Тот склонил голову: «Что случилось? Лабинский сорвал голос?» Оказалось, что все не настолько плохо: студенты объявили забастовку.
– По какому поводу, позвольте поинтересоваться? – даже поверхностные знания тенора обо всем, что не касалось музыки, включали определение слова «забастовка».
– Не знаем, кто их разберет. С профессорами говорить отказываются, требований пока не выдвигают. Пробовали читать лекции – свистят, шумят… – фыркнул управляющий и принялся гладить бороду. – В мои времена, знаете ли, их бы всех на гауптвахту отправили, месяца, эдак, на три. А заводил – в Сибирь, непременно в Сибирь. И сидели бы там, голубчики, до полного созревания. Нет, сейчас, видите ли, времена другие – либеральничаем, переговоры ведем… Да… надо жандармов вызвать, – промежду делом добавил он и снова обратился к Каменеву. – Николай Константинович, сегодня, как понимаете, лекций не будет по независящим причинам, так что можете идти домой. Но опоздание я вам сегодняшнее все равно запишу.
«Вы позволите, я зайду все-таки к ним?» – спросил профессор. Управляющий пожал плечами: воля ваша, пожалуйста – попробуйте. Толку будет ноль: к ним все ходили – декан, ректор, сам управляющий…
Каменев взбежал по лестнице и нервно глянул по сторонам. Двери аудиторий были закрыты, но из-за них все равно был слышен слившийся воедино недовольный гул. Он дошел до 207-й аудитории и открыл дверь.
В классе было непривычно шумно: студенты переговаривались, иногда перекрикивались, а в остальное время слушали баритона. Тот, забравшись на профессорскую кафедру, говорил не то о революции, не то о социальной справедливости, не то одновременно обо всем. На появление преподавателя, разумеется, никто не отреагировал.
– Кто главный? – громыхнул металлический голос тенора. – Или у вас демократия, главных нет?
– И вас послали, профессор? – разочарованно спросил баритон с кафедры. – Только напрасно: забастовку мы не прекратим, пока…
– То, что вы ее не прекратите, – без проблем заглушил начинающего певца многоопытный, – это и так понятно. Это понимает даже наш управляющий – человек ума… сделаем ему комплимент – небольшого. Я пришел по своей инициативе.
– Николай Константинович, мы бастуем. Лекцию вы, конечно, можете провести, но слушать вас мы не будем. Так не напрягайте горло.
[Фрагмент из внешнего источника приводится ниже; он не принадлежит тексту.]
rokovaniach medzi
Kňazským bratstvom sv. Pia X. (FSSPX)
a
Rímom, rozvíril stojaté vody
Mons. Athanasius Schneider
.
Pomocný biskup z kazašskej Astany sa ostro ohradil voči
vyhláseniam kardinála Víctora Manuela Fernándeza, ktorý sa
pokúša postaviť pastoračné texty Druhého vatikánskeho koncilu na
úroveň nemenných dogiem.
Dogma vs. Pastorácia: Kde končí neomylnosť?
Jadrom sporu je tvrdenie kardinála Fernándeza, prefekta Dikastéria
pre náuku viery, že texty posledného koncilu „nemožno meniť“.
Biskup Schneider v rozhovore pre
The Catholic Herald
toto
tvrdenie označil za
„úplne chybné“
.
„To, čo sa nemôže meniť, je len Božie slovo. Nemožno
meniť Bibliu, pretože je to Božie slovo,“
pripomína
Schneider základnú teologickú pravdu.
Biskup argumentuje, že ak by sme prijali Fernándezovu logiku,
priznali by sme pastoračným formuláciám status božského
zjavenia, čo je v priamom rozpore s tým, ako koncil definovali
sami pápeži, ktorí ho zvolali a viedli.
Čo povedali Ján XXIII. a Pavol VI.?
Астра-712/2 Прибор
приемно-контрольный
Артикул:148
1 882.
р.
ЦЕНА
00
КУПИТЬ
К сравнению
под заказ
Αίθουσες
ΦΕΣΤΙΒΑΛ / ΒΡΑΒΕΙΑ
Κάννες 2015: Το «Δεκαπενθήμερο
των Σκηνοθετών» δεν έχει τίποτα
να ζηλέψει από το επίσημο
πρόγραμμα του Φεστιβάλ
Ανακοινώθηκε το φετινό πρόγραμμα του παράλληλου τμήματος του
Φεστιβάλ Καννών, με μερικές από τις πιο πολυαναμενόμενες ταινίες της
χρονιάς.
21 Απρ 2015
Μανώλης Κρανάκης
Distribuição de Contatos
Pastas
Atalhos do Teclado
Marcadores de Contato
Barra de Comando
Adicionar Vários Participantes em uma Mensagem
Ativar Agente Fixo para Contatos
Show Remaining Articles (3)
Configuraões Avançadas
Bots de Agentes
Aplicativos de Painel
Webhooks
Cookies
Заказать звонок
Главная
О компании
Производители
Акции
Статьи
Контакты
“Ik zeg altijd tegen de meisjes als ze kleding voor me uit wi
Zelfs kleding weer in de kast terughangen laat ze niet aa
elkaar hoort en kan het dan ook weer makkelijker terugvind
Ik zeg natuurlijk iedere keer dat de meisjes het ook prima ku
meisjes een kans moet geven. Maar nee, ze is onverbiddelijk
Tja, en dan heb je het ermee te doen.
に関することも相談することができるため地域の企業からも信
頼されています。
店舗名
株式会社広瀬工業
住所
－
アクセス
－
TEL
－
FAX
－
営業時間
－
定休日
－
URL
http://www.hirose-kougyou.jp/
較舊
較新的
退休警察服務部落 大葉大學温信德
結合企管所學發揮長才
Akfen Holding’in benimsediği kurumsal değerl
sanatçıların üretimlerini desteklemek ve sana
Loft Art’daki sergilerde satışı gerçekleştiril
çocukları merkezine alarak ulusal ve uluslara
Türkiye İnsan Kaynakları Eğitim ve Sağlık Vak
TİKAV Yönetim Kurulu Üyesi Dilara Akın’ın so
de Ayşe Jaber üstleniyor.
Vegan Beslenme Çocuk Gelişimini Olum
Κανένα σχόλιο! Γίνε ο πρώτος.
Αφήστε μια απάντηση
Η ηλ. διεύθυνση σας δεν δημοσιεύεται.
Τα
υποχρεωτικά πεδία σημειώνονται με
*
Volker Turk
– Не собираюсь, – ответил он. – На сцене не форсировал, и здесь не буду. То, что читать лекцию – дело пустое, это тоже понятно и мне, и вам. Я по другому поводу.
– Хотите присоединиться? – намеренно исказив голос, спросил кто-то с «камчатки».
В этот момент можно было наблюдать явление, которое встречается в природе почти так же редко, как прохождение Венеры по диску Солнца или пролет кометы Галлея – тенор потерял дар речи. А голос с «камчатки» был неумолим:
– Вам какая партия ближе? – марксистов или манчестерцев?
Наконец профессор нашелся, как точнее выразить свою позицию на этот счет: «Знаете… для меня эти вопросы никогда не представляли интереса».
– А что же представляло? Кто завтра будет в «Риголетто» петь – Баттистини или Кашманн?
– Совершенно справедливо. Вы знаете, обсуждения заслуживают те вещи, о которых можно говорить и всерьез, и шутя. Про музыку можно говорить как угодно. А вот тем материям, которые вы обсуждаете, не подходит ни тот, ни другой стиль. Шутить о политике, конечно, слишком легкомысленно – но воспринимать ее всерьез?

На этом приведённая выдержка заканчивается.